I want to repeat my experiment pipeline to validate my feature extraction. My goal is with different set of data which randomly picked as train test and validation, I want to check if the result are consistent with same classifier method (ex: SVM).
Let say i have list of ECG signal record which has id label for two class (class a = [records 1,2,3,4,5,6,7,8,9,10] and class b [records 11,12,13,14,15,16,17,18,19,20]) which i have set for train and valid and testing proportion of each record is 50%:20%:30% and both a and b are randomly shuffled per my experiment test. For example: Train = a[1,3,5,10,9],b[11,20,19,17,16] Valid = a[2,4] b [14,15] Test = a[6,7,8] b[12,13,18]
For each row in class a, beside record_name, it has time_id (30 to 1). The goal is i want to loop through the time_id to validate and test the feature i used. But in class b, since it is a normal ECG signal, it is only one row per record, so the same class b rows will be used if the time is changed in test or validation process.

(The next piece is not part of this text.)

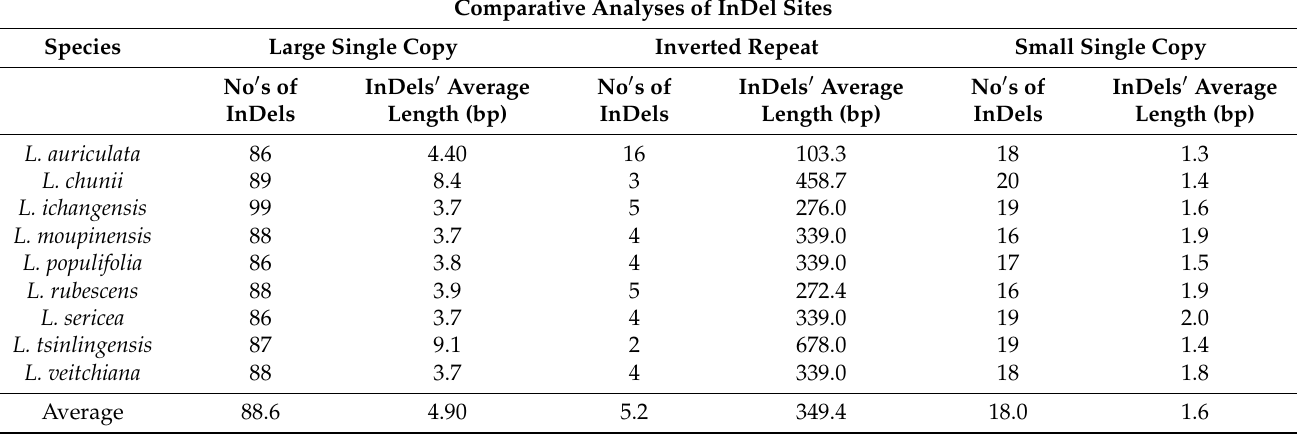
Table 4. Comparative analyses of the number and average length of InDel sites in LSC, SSC, and IR regions in the complete cp genomes of nine species of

This is the method to validate and test (I use classification_result from sklearn):
t = 30 for tid in range (t): a_data = a.loc[a["MINUTE"]==t] test = [a_data,b_data] test_data = concat(test).values Y_true = test_data.pop("CLASS").values Y_pred = model.predict(test_data) print(classification_result(Y_pred,Y_true) tid = tid+1
Then as usual i do training validation and testing from the set of data
to make it easier, i try to loop my process which look like this:
n_exp = 100 for k in range(n_exp): a_train,a_valid,a_test = <logic to shuffle list of class A> b_train,b_valid,b_test = <logic to shuffle list of class A> a_set_train= A.loc[A['NAME']isin(a_train)] ... b_set_test= B.loc[B['NAME']isin(b_test)] train_set = [a_set_train,b_set_train] train = concat(train_set) model = SVM() model.fit(train) test_method(validation_data) test_method(test_data)
But when i try to run these sequences, it always give the same result for each experiment even with different train valid and test records. Is there any proper way to repeat these experiments using loop, since if I hardcoded or rerun the program will consume more time.